▶ [Record set]
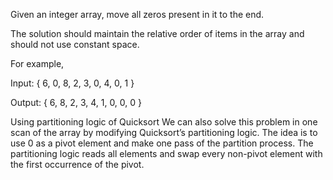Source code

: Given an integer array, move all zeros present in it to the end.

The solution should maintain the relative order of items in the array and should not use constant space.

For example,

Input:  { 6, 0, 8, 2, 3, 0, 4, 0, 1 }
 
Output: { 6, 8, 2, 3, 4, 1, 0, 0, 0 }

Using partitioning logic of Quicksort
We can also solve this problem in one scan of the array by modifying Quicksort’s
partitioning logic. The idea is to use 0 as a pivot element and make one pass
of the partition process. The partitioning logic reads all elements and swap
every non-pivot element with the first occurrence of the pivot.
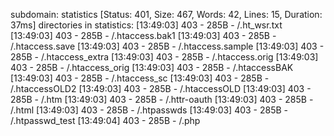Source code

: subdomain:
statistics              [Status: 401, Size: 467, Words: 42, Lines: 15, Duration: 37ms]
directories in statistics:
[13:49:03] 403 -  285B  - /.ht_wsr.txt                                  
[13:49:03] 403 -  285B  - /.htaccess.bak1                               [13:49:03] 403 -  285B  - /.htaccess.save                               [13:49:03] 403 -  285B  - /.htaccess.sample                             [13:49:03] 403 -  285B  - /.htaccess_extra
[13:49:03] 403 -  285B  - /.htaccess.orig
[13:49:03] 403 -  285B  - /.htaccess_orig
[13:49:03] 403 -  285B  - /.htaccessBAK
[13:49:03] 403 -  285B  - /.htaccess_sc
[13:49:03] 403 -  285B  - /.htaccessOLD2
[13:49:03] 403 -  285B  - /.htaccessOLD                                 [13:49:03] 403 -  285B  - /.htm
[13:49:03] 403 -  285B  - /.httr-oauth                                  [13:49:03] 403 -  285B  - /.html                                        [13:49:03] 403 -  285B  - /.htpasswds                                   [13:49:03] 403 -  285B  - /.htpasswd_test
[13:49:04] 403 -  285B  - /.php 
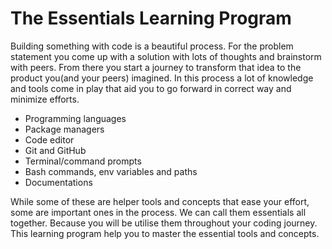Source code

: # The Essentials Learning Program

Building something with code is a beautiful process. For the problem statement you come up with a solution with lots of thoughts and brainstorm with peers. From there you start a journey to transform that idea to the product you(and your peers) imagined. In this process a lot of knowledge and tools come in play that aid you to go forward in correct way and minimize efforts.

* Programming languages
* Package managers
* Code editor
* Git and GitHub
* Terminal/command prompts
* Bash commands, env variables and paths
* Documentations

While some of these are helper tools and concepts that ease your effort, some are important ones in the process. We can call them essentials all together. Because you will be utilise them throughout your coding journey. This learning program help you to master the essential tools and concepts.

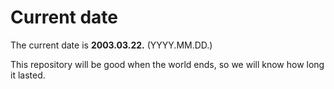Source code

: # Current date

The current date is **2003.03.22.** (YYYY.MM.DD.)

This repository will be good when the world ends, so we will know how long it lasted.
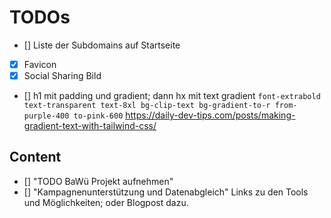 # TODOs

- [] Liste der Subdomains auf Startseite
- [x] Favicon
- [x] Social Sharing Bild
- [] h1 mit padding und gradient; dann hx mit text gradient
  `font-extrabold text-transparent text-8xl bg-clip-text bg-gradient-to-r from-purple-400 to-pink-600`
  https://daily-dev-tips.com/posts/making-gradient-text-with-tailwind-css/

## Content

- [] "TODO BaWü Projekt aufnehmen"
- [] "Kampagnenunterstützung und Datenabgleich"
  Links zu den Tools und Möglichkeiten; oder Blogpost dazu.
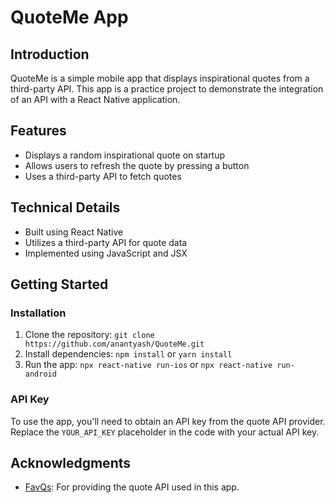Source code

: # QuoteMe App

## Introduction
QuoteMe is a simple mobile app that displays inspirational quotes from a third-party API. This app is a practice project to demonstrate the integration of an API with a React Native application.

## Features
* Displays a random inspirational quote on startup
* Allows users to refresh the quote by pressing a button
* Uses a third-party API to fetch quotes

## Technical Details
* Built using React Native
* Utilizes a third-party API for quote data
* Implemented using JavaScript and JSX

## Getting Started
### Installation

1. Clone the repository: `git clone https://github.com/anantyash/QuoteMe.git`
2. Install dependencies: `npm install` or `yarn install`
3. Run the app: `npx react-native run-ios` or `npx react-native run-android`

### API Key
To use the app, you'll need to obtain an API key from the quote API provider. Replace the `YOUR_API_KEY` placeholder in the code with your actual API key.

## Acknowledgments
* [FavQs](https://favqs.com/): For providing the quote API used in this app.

▶ [Exercise prompt] Reproduce the source text of every item above word for word, leaving the pictures out.

▶ [Expected output]
Source code

: Given an integer array, move all zeros present in it to the end.

The solution should maintain the relative order of items in the array and should not use constant space.

For example,

Input:  { 6, 0, 8, 2, 3, 0, 4, 0, 1 }
 
Output: { 6, 8, 2, 3, 4, 1, 0, 0, 0 }

Using partitioning logic of Quicksort
We can also solve this problem in one scan of the array by modifying Quicksort’s
partitioning logic. The idea is to use 0 as a pivot element and make one pass
of the partition process. The partitioning logic reads all elements and swap
every non-pivot element with the first occurrence of the pivot.
Source code

: subdomain:
statistics              [Status: 401, Size: 467, Words: 42, Lines: 15, Duration: 37ms]
directories in statistics:
[13:49:03] 403 -  285B  - /.ht_wsr.txt                                  
[13:49:03] 403 -  285B  - /.htaccess.bak1                               [13:49:03] 403 -  285B  - /.htaccess.save                               [13:49:03] 403 -  285B  - /.htaccess.sample                             [13:49:03] 403 -  285B  - /.htaccess_extra
[13:49:03] 403 -  285B  - /.htaccess.orig
[13:49:03] 403 -  285B  - /.htaccess_orig
[13:49:03] 403 -  285B  - /.htaccessBAK
[13:49:03] 403 -  285B  - /.htaccess_sc
[13:49:03] 403 -  285B  - /.htaccessOLD2
[13:49:03] 403 -  285B  - /.htaccessOLD                                 [13:49:03] 403 -  285B  - /.htm
[13:49:03] 403 -  285B  - /.httr-oauth                                  [13:49:03] 403 -  285B  - /.html                                        [13:49:03] 403 -  285B  - /.htpasswds                                   [13:49:03] 403 -  285B  - /.htpasswd_test
[13:49:04] 403 -  285B  - /.php 
Source code

: # The Essentials Learning Program

Building something with code is a beautiful process. For the problem statement you come up with a solution with lots of thoughts and brainstorm with peers. From there you start a journey to transform that idea to the product you(and your peers) imagined. In this process a lot of knowledge and tools come in play that aid you to go forward in correct way and minimize efforts.

* Programming languages
* Package managers
* Code editor
* Git and GitHub
* Terminal/command prompts
* Bash commands, env variables and paths
* Documentations

While some of these are helper tools and concepts that ease your effort, some are important ones in the process. We can call them essentials all together. Because you will be utilise them throughout your coding journey. This learning program help you to master the essential tools and concepts.

Source code

: # Current date

The current date is **2003.03.22.** (YYYY.MM.DD.)

This repository will be good when the world ends, so we will know how long it lasted.
 # TODOs

- [] Liste der Subdomains auf Startseite
- [x] Favicon
- [x] Social Sharing Bild
- [] h1 mit padding und gradient; dann hx mit text gradient
  `font-extrabold text-transparent text-8xl bg-clip-text bg-gradient-to-r from-purple-400 to-pink-600`
  https://daily-dev-tips.com/posts/making-gradient-text-with-tailwind-css/

## Content

- [] "TODO BaWü Projekt aufnehmen"
- [] "Kampagnenunterstützung und Datenabgleich"
  Links zu den Tools und Möglichkeiten; oder Blogpost dazu.
Source code

: # QuoteMe App

## Introduction
QuoteMe is a simple mobile app that displays inspirational quotes from a third-party API. This app is a practice project to demonstrate the integration of an API with a React Native application.

## Features
* Displays a random inspirational quote on startup
* Allows users to refresh the quote by pressing a button
* Uses a third-party API to fetch quotes

## Technical Details
* Built using React Native
* Utilizes a third-party API for quote data
* Implemented using JavaScript and JSX

## Getting Started
### Installation

1. Clone the repository: `git clone https://github.com/anantyash/QuoteMe.git`
2. Install dependencies: `npm install` or `yarn install`
3. Run the app: `npx react-native run-ios` or `npx react-native run-android`

### API Key
To use the app, you'll need to obtain an API key from the quote API provider. Replace the `YOUR_API_KEY` placeholder in the code with your actual API key.

## Acknowledgments
* [FavQs](https://favqs.com/): For providing the quote API used in this app.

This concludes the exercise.